Some of this has to do with global investors deciding that they are underweight euro and some money went into Europe and as a result that tend to weaken the dollar, but the dollar still I mean, it is down about 10% since the beginning of the year. It was very strong at the beginning of the year. It is still relatively strong. So, I am not particularly concerned that there is a lot more downside in the dollar. As an international reserve, the dollar still matters a great deal. We have huge capital markets here, very liquid, very safe. So, I would not get too concerned here about the dollar getting much weaker.

Let us talk about some macros coming in from the US. So, you had the core CPI that was slightly better than expectations. We also had the wholesale price index numbers that are also slightly better than expectation. Do you believe that this is a substantial enough number to now merit a case for a rate cut from the Fed?
Ed Yardeni: Not really. I mean, yesterday’s CPI was warmer than expected. It is getting very close to 3%, not 2% and the PPI today people should be aware that the producer price index includes the prices that companies charge consumers. It does not include imports, unlike the CPI which does include imports.
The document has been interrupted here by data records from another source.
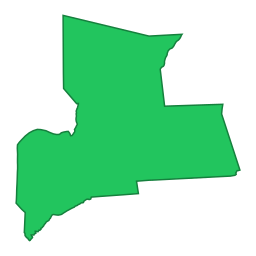 Serei Saophoan, Bântéay Méanchey, Cambodia
{"feature_id": "14789045B91793328513154", "entity_name": "Serei Saophoan", "entity_type": "district", "adm_level": 2, "iso_a3": "KHM", "parent_name": "Cambodia", "parent_adm1": "Bântéay Méanchey", "projection": "albers", "projection_center": [102.937, 13.614], "detail": "fine", "context": "isolated", "style": "filled", "palette": "green", "viewbox_px": 256, "rotation_deg": 0, "n_neighbors": 0, "source": "geoboundaries", "source_scale": "gbopen_adm2", "svg_char_len": 2596}
<svg xmlns="http://www.w3.org/2000/svg" viewBox="0 0 256 256"><path d="M239.9,170.1L221.6,114.0L222.1,108.7L222.8,104.3L164.6,106.2L162.6,89.2L160.2,69.2L161.0,68.0L161.5,67.3L162.6,66.7L163.4,66.2L164.0,65.3L164.5,63.6L164.5,62.4L164.5,61.4L164.9,59.7L165.6,57.5L166.5,56.1L167.1,54.8L167.2,53.4L168.1,50.9L169.6,49.2L170.4,48.7L171.9,48.2L173.4,46.6L174.2,45.2L174.5,44.5L175.7,42.5L176.5,41.4L178.5,40.0L179.9,38.4L180.4,37.4L180.8,36.8L181.2,35.5L182.0,34.3L169.1,35.0L149.0,36.1L63.1,15.4L63.4,72.8L63.6,88.5L76.6,103.6L77.2,103.8L77.7,103.4L78.4,103.4L78.3,104.4L78.0,105.8L77.5,107.4L77.4,108.3L76.9,108.8L76.8,109.5L76.4,110.3L76.2,111.3L76.4,112.3L76.5,113.2L76.1,113.9L76.3,114.6L76.4,116.2L76.1,117.9L76.0,119.2L76.2,121.1L76.7,122.7L77.2,123.7L77.3,124.5L76.7,125.3L76.3,126.2L75.7,127.5L75.3,128.2L74.5,129.5L74.8,130.4L74.7,131.7L74.5,132.2L74.1,132.7L73.5,133.3L73.2,134.1L72.6,134.8L71.9,135.6L70.6,135.7L69.9,133.6L68.3,131.4L66.7,131.5L63.5,132.1L61.3,132.8L59.4,134.4L56.6,134.5L53.4,133.9L49.4,132.3L45.9,130.7L40.7,129.6L37.3,129.4L33.3,130.7L29.3,132.8L25.3,136.0L21.9,139.5L19.4,142.2L17.5,144.8L17.3,148.2L17.6,154.3L17.5,158.7L17.5,160.0L17.5,162.5L17.6,164.9L17.6,168.7L17.4,172.2L17.3,175.7L17.2,179.1L17.0,184.2L16.7,189.8L16.6,194.5L16.4,199.5L16.2,202.2L16.1,203.1L21.6,209.2L25.2,212.5L24.3,232.6L24.9,233.2L25.0,234.1L25.1,235.7L25.8,236.4L26.4,237.4L26.9,237.8L27.9,238.3L28.3,239.3L29.1,240.2L29.6,240.6L30.2,240.3L30.7,239.5L31.6,238.5L32.5,237.6L32.4,236.8L31.7,236.2L31.2,235.0L32.0,234.9L33.9,235.0L34.1,234.4L34.8,233.5L35.5,233.5L35.9,233.1L35.6,232.3L35.2,231.3L35.9,231.2L36.9,231.6L38.0,231.7L38.6,230.8L39.0,230.1L39.8,230.3L41.0,229.2L40.8,228.4L41.6,228.0L42.5,227.3L42.8,226.6L43.5,226.1L44.1,224.9L44.5,224.3L45.4,223.4L46.0,222.3L46.5,221.8L47.5,221.2L48.8,220.5L49.4,219.5L49.8,218.6L50.4,218.2L51.1,216.6L51.9,215.3L52.5,214.7L53.5,214.5L54.7,214.7L56.8,215.0L58.3,215.1L59.4,214.9L60.8,214.6L61.7,214.3L63.1,213.3L64.3,212.5L65.5,211.8L67.0,210.8L68.6,210.0L70.0,209.2L71.7,208.3L72.9,207.7L74.2,207.2L74.9,206.5L75.4,206.0L76.3,205.8L77.3,205.4L77.7,205.0L78.6,204.4L79.3,204.2L80.2,203.7L80.8,203.2L81.6,202.7L82.9,202.8L83.5,202.4L83.6,201.5L84.0,201.2L84.8,200.5L85.5,200.0L86.4,199.4L88.0,199.1L88.9,199.5L89.5,199.5L90.7,199.0L91.3,197.1L100.3,196.4L124.1,194.7L138.4,193.6L136.5,181.2L149.2,180.2L152.6,180.1L156.7,179.9L222.3,176.5L230.3,176.1L234.9,175.3L235.5,174.9L236.2,174.3L236.0,173.5L235.7,172.9L236.1,172.4L236.5,171.8L236.8,171.1L237.2,170.6L238.4,170.6L239.9,170.1Z" fill="#22c55e" stroke="#15803d" stroke-width="1.5"/></svg>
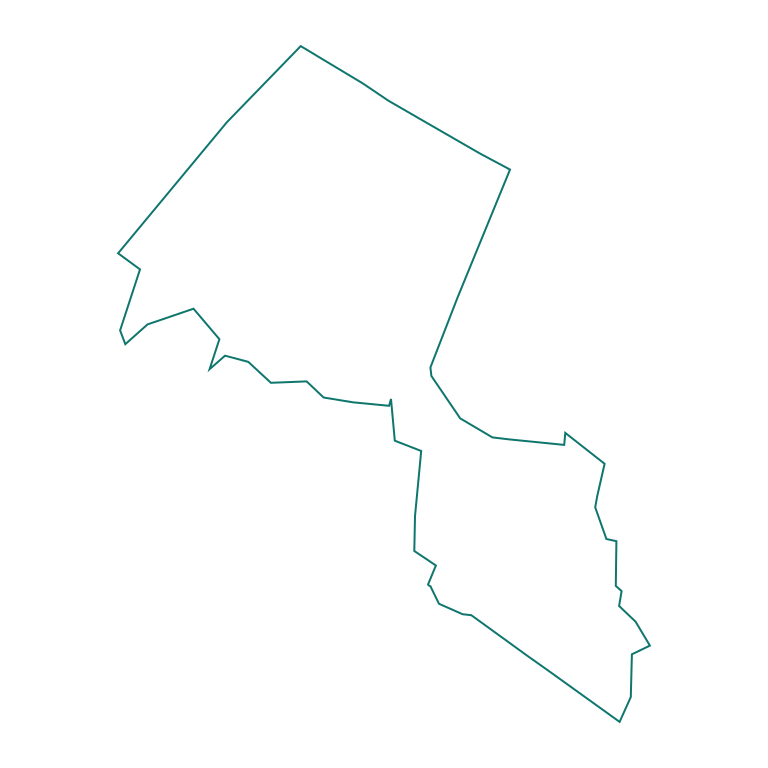 the district of Passaic, New Jersey, United States of America
{"feature_id": "52423323B2670997782408", "entity_name": "Passaic", "entity_type": "district", "adm_level": 2, "iso_a3": "USA", "parent_name": "United States of America", "parent_adm1": "New Jersey", "projection": "equal_earth", "projection_center": [-74.273, 41.012], "detail": "fine", "context": "isolated", "style": "outline", "palette": "teal", "viewbox_px": 768, "rotation_deg": 0, "n_neighbors": 0, "source": "geoboundaries", "source_scale": "gbopen_adm2", "svg_char_len": 833}
<svg xmlns="http://www.w3.org/2000/svg" viewBox="0 0 768 768"><path d="M428.5,585.3L430.4,586.2L439.0,603.8L462.5,614.2L471.3,615.2L518.5,649.4L528.3,656.5L548.8,671.0L619.6,721.9L630.8,697.0L631.9,654.3L649.9,645.6L635.6,621.7L619.1,606.0L621.6,591.1L615.8,585.9L616.4,541.2L606.4,539.0L595.2,507.3L597.3,495.8L604.6,463.8L565.3,432.9L564.2,444.9L509.3,439.4L492.4,437.4L460.2,418.4L431.4,376.0L430.4,367.5L457.6,297.4L510.0,169.6L479.2,153.1L417.8,117.7L388.4,100.7L362.9,83.5L300.7,46.1L226.9,122.2L118.1,253.3L140.0,269.4L120.1,330.4L125.3,344.2L147.5,324.4L193.5,308.7L219.4,339.2L209.6,369.2L225.0,355.7L248.3,361.9L270.9,382.8L306.6,381.4L323.6,397.5L352.8,402.3L389.1,405.8L391.0,399.0L394.8,440.7L421.2,451.0L415.0,516.2L414.3,551.0L435.9,565.5L428.1,584.3L428.5,585.3Z" fill="none" stroke="#0f766e" stroke-width="2"/></svg>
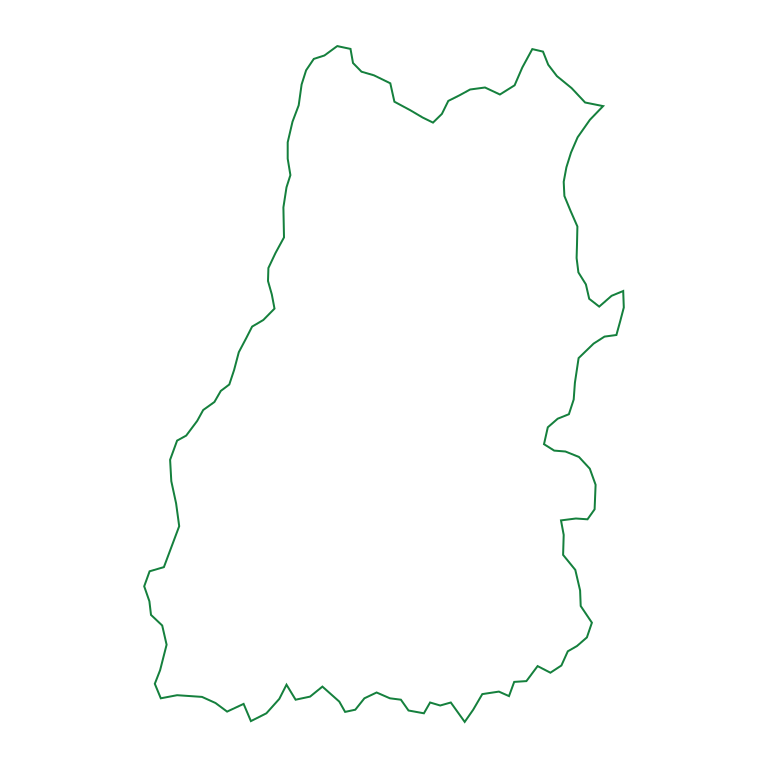 Arceburgo, Minas Gerais, Brazil (Equal Earth projection)
{"feature_id": "56859067B4673789538308", "entity_name": "Arceburgo", "entity_type": "district", "adm_level": 2, "iso_a3": "BRA", "parent_name": "Brazil", "parent_adm1": "Minas Gerais", "projection": "equal_earth", "projection_center": [-46.936, -21.353], "detail": "fine", "context": "isolated", "style": "outline", "palette": "green", "viewbox_px": 768, "rotation_deg": 0, "n_neighbors": 0, "source": "geoboundaries", "source_scale": "gbopen_adm2", "svg_char_len": 1894}
<svg xmlns="http://www.w3.org/2000/svg" viewBox="0 0 768 768"><path d="M603.1,106.1L585.1,102.5L571.6,88.1L556.9,76.1L548.2,64.7L543.0,51.6L532.3,49.1L522.3,67.5L514.6,85.3L499.9,94.5L485.0,87.5L470.1,89.5L459.5,95.3L448.3,100.9L441.9,113.9L433.0,122.6L422.6,117.5L410.4,110.3L394.4,101.7L390.3,83.3L373.9,75.3L361.5,71.7L353.0,63.0L350.5,48.9L337.2,46.1L324.4,55.5L313.8,58.9L306.1,70.3L301.6,84.5L298.7,105.3L292.5,121.7L287.7,142.3L287.7,158.7L290.4,175.1L286.5,187.3L283.4,207.4L284.0,237.4L275.5,253.0L268.4,268.0L268.0,281.0L271.8,294.4L274.5,308.6L263.3,320.0L252.1,326.6L246.3,338.0L238.8,352.2L234.1,370.0L229.3,384.5L220.8,390.9L214.4,402.0L203.2,410.0L197.2,420.9L186.2,435.6L177.1,440.6L170.1,459.8L171.3,481.2L176.1,503.4L179.2,526.2L163.9,567.1L149.6,571.3L144.2,586.3L149.4,601.3L151.0,614.9L162.2,625.5L166.6,644.7L160.1,670.2L154.8,683.8L160.8,698.3L177.1,695.2L202.0,696.9L215.5,703.0L227.1,711.6L243.6,703.9L250.9,721.1L266.4,713.3L279.3,698.9L286.5,684.7L295.6,699.7L310.1,696.6L322.4,686.6L339.3,701.6L345.1,711.9L355.3,709.7L364.4,698.3L376.6,692.5L389.9,698.3L400.9,699.7L408.5,710.5L423.9,713.3L430.1,702.5L440.2,705.5L450.8,702.5L464.7,721.9L473.2,709.7L482.3,694.1L498.9,691.6L509.0,696.1L514.2,681.9L526.4,681.1L537.6,666.1L550.4,672.7L561.4,665.5L567.8,651.3L577.0,646.0L586.9,637.4L591.9,622.7L580.7,606.0L580.1,590.5L575.3,569.9L563.1,554.9L563.7,534.9L561.0,520.4L575.9,518.5L587.5,519.3L594.6,509.3L595.6,484.8L589.8,468.7L579.0,457.0L565.4,451.5L554.2,450.6L544.0,444.2L547.8,427.3L557.7,418.7L568.9,414.2L573.7,399.5L574.9,382.8L578.6,358.1L593.6,343.6L604.5,336.6L616.4,335.0L620.1,321.6L623.8,307.5L623.2,291.0L611.6,295.8L599.2,306.6L589.2,298.8L585.9,284.4L578.4,272.4L576.6,258.0L577.0,244.3L577.4,226.5L570.6,211.0L564.4,196.0L563.7,181.8L566.4,167.3L571.0,152.6L577.6,137.3L589.9,119.8L603.1,106.1Z" fill="none" stroke="#15803d" stroke-width="2"/></svg>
So, the fact that the PPI was unchanged does not prove that the tariffs are having no impact on inflation and industrial production was stronger than anticipated. It was up 0.1 on manufacturing 0.3 on overall industrial production. These numbers really do not suggest that the Fed should be in any rush whatsoever to lower interest rates and we may not get a rate cut at all this year because the economy continues to demonstrate its resilience.

What Trump’s tariffs have done has not been really to increase inflation, but to keep inflation from continuing to moderate down to 2%. Inflation may very well be stuck closer to 3% for a few more months because of the tariffs, without them it might have been already down to 2%.